[[ Task data, beginning ]]
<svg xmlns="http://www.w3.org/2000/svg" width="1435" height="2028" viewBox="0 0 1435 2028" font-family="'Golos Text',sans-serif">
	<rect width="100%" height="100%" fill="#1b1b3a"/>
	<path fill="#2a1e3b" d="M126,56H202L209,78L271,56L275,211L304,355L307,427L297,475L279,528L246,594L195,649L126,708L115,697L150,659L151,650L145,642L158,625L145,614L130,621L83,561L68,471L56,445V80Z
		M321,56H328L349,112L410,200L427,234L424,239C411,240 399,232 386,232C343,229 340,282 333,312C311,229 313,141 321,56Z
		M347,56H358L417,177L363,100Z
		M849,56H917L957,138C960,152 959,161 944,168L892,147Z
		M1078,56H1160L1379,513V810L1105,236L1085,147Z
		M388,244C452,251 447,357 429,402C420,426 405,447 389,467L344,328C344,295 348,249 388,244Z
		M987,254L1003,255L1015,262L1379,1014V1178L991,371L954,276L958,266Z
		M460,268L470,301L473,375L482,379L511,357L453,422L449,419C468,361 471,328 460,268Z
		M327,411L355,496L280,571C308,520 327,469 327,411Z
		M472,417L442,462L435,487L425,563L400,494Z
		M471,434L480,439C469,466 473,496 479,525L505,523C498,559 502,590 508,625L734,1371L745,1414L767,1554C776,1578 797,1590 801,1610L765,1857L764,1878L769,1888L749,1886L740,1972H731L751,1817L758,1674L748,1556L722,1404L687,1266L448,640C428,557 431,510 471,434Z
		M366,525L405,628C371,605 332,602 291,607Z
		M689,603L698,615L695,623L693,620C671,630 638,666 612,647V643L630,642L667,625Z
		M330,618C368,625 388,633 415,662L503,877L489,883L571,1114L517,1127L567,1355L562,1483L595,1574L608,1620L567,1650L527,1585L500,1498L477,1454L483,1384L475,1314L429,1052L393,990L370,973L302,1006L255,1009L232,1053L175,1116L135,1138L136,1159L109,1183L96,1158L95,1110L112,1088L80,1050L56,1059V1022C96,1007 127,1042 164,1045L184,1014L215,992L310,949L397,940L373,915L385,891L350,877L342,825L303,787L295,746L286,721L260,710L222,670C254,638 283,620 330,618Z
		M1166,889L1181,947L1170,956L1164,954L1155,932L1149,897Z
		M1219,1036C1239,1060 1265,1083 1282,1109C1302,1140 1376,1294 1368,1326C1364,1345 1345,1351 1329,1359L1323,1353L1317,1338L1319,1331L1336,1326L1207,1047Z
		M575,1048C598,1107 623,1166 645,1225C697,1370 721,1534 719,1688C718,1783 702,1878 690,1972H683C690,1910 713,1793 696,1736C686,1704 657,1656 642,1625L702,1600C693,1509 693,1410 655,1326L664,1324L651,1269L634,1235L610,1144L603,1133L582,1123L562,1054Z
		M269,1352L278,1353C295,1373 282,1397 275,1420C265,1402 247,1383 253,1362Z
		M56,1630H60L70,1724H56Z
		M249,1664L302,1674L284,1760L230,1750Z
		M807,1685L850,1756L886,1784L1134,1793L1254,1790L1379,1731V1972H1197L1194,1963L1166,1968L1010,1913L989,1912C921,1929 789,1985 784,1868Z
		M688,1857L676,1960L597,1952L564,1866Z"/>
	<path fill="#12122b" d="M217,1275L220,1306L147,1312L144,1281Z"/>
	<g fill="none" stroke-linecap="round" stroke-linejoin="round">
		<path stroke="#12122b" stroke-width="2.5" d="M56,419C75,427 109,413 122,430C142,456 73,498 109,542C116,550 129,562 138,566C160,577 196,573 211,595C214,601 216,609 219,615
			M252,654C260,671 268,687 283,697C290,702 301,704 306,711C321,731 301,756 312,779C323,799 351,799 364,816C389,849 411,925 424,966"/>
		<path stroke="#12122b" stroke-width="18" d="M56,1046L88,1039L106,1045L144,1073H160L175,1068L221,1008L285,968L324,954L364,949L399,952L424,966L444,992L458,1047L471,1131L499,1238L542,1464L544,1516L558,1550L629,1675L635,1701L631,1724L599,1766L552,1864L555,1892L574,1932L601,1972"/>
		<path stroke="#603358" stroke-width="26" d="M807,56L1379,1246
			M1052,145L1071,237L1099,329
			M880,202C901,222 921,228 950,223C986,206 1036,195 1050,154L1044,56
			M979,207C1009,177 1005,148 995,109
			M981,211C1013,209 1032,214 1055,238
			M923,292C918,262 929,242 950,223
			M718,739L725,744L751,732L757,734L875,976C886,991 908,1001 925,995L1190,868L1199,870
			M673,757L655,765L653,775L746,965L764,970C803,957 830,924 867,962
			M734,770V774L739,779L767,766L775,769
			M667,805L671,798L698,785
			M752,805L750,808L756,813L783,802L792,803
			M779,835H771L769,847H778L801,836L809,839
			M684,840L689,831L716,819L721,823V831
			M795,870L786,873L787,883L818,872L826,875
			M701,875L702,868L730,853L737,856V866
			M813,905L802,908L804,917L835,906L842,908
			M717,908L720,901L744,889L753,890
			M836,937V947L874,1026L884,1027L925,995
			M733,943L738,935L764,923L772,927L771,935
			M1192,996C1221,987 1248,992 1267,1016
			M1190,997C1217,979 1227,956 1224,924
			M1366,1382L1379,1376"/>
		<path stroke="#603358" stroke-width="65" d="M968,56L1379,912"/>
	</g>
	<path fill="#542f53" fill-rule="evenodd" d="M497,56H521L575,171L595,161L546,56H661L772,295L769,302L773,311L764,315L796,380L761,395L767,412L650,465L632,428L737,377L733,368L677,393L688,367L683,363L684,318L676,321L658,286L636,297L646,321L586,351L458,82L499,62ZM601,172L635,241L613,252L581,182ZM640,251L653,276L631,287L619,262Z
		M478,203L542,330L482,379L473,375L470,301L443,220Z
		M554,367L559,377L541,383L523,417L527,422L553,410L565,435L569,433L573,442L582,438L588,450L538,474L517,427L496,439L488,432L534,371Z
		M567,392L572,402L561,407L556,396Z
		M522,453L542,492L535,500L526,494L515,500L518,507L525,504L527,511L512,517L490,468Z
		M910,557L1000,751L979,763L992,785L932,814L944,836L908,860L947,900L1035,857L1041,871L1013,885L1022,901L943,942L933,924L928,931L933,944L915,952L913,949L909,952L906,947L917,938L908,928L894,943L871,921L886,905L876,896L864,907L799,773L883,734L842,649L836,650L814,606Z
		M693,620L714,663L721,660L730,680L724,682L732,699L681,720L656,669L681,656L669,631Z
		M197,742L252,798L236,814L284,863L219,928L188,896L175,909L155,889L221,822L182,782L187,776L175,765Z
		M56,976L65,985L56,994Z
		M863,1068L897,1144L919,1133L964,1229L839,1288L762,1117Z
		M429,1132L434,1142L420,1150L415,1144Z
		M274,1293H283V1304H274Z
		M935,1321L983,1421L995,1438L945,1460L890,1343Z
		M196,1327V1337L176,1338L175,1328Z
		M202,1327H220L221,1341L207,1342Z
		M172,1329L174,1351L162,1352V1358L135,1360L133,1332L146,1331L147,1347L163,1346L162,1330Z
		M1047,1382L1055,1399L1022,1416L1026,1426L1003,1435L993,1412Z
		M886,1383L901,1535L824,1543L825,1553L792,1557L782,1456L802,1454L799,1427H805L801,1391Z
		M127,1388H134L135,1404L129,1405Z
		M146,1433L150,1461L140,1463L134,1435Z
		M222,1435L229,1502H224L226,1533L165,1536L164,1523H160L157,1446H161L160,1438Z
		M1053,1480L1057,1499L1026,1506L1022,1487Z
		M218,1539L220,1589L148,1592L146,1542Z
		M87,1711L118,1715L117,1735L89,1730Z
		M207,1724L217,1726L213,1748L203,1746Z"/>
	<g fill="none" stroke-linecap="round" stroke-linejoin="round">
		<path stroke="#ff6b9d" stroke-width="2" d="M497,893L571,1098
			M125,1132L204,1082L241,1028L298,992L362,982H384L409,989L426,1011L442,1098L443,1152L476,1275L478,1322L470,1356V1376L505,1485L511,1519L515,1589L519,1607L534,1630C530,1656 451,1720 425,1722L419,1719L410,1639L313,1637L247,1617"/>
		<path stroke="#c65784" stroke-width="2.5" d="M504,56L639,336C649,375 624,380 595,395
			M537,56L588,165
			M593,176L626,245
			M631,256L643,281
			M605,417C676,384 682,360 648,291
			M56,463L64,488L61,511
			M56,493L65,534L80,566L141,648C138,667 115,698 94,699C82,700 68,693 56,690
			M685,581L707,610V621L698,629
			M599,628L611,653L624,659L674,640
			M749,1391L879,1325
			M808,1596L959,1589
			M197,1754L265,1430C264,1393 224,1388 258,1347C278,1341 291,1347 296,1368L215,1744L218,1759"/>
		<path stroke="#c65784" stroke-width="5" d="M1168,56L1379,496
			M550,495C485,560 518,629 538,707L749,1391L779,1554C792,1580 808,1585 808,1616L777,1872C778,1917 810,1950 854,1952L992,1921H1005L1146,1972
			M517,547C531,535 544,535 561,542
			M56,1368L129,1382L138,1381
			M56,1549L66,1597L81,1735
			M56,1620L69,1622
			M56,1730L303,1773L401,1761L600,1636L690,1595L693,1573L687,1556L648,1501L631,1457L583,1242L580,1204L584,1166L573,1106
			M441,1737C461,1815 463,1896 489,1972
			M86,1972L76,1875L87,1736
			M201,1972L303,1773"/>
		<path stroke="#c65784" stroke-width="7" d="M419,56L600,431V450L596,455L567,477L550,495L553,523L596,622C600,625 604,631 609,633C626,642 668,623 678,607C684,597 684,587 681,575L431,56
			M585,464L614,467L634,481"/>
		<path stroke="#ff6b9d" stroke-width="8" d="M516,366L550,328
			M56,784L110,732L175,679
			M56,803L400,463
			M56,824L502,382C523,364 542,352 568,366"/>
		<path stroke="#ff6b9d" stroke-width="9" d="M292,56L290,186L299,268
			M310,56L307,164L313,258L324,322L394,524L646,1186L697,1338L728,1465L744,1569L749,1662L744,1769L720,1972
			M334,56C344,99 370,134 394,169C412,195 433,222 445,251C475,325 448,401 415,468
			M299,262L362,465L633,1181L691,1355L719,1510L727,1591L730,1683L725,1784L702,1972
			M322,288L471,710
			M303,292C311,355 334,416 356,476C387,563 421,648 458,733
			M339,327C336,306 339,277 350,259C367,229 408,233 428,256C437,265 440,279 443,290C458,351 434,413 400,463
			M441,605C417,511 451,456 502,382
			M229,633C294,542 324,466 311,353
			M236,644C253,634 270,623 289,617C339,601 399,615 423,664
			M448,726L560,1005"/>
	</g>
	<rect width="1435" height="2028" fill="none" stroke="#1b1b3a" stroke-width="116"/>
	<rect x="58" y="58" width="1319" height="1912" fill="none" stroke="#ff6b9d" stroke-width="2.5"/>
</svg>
[[ Task data, end ]]
[[ Task data, beginning ]]
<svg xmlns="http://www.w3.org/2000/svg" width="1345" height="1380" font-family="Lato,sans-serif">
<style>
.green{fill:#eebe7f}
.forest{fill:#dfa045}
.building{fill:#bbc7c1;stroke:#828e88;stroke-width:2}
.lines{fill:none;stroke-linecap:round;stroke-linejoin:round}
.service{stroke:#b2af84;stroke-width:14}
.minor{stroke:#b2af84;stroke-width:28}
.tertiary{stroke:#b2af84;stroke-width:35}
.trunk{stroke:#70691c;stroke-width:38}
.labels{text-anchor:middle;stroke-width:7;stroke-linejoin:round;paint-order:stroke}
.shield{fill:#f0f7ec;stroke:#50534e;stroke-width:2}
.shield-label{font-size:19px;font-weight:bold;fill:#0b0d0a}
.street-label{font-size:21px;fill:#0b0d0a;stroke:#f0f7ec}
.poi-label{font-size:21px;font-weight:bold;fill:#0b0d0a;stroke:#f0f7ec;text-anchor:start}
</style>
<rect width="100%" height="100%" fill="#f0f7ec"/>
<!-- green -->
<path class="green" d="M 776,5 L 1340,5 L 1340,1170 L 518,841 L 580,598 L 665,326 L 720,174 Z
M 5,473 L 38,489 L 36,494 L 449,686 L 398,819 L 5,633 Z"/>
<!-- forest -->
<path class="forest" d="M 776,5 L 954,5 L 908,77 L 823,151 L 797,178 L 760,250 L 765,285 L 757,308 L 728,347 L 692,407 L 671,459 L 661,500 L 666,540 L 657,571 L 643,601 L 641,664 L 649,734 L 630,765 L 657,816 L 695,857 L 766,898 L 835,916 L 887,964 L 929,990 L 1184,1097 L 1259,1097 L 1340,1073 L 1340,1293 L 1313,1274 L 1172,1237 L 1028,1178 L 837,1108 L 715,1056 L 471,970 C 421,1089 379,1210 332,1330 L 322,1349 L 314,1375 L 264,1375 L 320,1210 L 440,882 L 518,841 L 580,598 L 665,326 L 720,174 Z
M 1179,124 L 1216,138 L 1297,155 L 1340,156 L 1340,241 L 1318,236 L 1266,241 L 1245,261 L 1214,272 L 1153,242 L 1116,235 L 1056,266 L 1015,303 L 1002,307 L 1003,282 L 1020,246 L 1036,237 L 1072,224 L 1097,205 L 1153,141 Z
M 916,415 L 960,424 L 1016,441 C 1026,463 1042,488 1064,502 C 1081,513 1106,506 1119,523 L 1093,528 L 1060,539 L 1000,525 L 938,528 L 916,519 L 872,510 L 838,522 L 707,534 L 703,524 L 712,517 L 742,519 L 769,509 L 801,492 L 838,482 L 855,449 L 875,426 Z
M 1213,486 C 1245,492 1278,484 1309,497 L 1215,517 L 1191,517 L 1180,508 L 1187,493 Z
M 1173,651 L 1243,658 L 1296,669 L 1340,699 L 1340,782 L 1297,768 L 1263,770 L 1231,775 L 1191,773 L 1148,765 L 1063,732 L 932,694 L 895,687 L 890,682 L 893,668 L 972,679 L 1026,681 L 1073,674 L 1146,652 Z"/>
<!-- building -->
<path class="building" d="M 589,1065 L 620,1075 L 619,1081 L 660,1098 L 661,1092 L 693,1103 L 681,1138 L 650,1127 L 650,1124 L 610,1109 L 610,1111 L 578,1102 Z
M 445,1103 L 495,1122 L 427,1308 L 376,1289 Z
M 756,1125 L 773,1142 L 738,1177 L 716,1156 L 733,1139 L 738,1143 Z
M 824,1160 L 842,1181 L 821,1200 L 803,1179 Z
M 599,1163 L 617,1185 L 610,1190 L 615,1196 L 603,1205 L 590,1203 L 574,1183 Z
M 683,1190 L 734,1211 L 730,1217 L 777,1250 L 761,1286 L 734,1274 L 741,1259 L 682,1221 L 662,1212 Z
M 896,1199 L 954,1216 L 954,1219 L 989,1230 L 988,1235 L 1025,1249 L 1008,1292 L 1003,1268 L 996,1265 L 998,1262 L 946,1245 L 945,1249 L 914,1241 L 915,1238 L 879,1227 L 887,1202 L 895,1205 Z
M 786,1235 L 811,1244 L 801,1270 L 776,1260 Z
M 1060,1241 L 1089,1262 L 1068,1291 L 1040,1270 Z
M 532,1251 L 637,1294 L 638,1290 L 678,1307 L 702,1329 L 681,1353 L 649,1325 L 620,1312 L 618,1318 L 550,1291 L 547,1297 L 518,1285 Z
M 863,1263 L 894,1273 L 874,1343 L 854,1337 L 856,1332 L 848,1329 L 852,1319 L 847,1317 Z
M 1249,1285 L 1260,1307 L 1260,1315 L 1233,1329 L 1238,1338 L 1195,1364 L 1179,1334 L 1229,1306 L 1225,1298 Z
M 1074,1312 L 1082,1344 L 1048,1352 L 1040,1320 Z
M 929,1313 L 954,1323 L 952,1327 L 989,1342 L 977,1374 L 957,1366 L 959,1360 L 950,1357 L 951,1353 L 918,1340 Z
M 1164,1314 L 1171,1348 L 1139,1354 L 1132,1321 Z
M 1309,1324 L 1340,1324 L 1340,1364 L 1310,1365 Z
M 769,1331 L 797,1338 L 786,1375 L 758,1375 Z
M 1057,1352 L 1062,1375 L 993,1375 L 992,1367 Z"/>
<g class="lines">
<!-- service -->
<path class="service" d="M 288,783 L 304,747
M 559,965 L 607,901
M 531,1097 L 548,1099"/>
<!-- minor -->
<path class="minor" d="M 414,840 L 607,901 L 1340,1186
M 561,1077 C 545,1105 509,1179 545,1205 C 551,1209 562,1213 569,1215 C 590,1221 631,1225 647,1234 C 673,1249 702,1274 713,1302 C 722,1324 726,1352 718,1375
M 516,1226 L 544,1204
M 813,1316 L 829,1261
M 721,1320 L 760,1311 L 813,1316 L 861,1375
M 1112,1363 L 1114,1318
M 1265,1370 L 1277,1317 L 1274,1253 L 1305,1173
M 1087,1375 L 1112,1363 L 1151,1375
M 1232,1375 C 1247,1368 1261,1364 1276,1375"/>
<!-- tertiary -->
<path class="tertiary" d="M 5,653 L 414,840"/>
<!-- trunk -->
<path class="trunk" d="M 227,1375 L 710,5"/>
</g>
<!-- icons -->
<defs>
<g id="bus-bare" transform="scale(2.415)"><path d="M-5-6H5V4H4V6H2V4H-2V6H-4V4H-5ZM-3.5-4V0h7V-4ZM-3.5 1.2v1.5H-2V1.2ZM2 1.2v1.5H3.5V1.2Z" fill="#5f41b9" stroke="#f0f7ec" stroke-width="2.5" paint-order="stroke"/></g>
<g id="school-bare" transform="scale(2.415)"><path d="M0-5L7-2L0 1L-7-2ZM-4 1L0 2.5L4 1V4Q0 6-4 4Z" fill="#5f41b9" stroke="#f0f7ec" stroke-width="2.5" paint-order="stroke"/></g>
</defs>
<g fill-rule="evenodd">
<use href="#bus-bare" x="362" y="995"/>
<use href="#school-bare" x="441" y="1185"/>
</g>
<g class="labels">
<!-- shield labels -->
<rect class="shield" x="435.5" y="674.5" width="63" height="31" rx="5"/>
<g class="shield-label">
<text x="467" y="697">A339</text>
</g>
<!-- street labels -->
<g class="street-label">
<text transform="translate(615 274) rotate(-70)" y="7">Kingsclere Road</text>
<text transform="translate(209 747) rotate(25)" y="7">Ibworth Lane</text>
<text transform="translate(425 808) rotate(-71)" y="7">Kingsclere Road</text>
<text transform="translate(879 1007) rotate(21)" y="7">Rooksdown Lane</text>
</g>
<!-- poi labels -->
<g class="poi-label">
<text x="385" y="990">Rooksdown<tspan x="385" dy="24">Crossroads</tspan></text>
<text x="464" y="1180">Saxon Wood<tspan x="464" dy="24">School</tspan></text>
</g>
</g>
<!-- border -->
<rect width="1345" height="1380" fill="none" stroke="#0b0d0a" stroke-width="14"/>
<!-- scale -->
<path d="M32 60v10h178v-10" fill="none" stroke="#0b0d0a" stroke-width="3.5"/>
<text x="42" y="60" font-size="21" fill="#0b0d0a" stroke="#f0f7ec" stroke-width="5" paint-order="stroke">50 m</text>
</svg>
[[ Task data, end ]]
What needs to be done:
Return, with no change at all, every line in the entries above from the line containing "M127,1388H134L135,1404L129,1405Z" through the line containing "M631,256L643,281".

Answer for this exercise:
		M127,1388H134L135,1404L129,1405Z
		M146,1433L150,1461L140,1463L134,1435Z
		M222,1435L229,1502H224L226,1533L165,1536L164,1523H160L157,1446H161L160,1438Z
		M1053,1480L1057,1499L1026,1506L1022,1487Z
		M218,1539L220,1589L148,1592L146,1542Z
		M87,1711L118,1715L117,1735L89,1730Z
		M207,1724L217,1726L213,1748L203,1746Z"/>
	<g fill="none" stroke-linecap="round" stroke-linejoin="round">
		<path stroke="#ff6b9d" stroke-width="2" d="M497,893L571,1098
			M125,1132L204,1082L241,1028L298,992L362,982H384L409,989L426,1011L442,1098L443,1152L476,1275L478,1322L470,1356V1376L505,1485L511,1519L515,1589L519,1607L534,1630C530,1656 451,1720 425,1722L419,1719L410,1639L313,1637L247,1617"/>
		<path stroke="#c65784" stroke-width="2.5" d="M504,56L639,336C649,375 624,380 595,395
			M537,56L588,165
			M593,176L626,245
			M631,256L643,281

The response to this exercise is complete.